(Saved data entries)
* * *
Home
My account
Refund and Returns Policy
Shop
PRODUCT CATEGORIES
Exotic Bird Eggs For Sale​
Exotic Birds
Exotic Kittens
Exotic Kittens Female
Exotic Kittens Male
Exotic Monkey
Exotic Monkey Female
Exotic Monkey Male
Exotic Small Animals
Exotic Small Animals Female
* * *
● TASK DETAILS
Lines with "Exotic" in the records above: copy every one of them.

● EXPECTED ANSWER
Exotic Bird Eggs For Sale​
Exotic Birds
Exotic Kittens
Exotic Kittens Female
Exotic Kittens Male
Exotic Monkey
Exotic Monkey Female
Exotic Monkey Male
Exotic Small Animals
Exotic Small Animals Female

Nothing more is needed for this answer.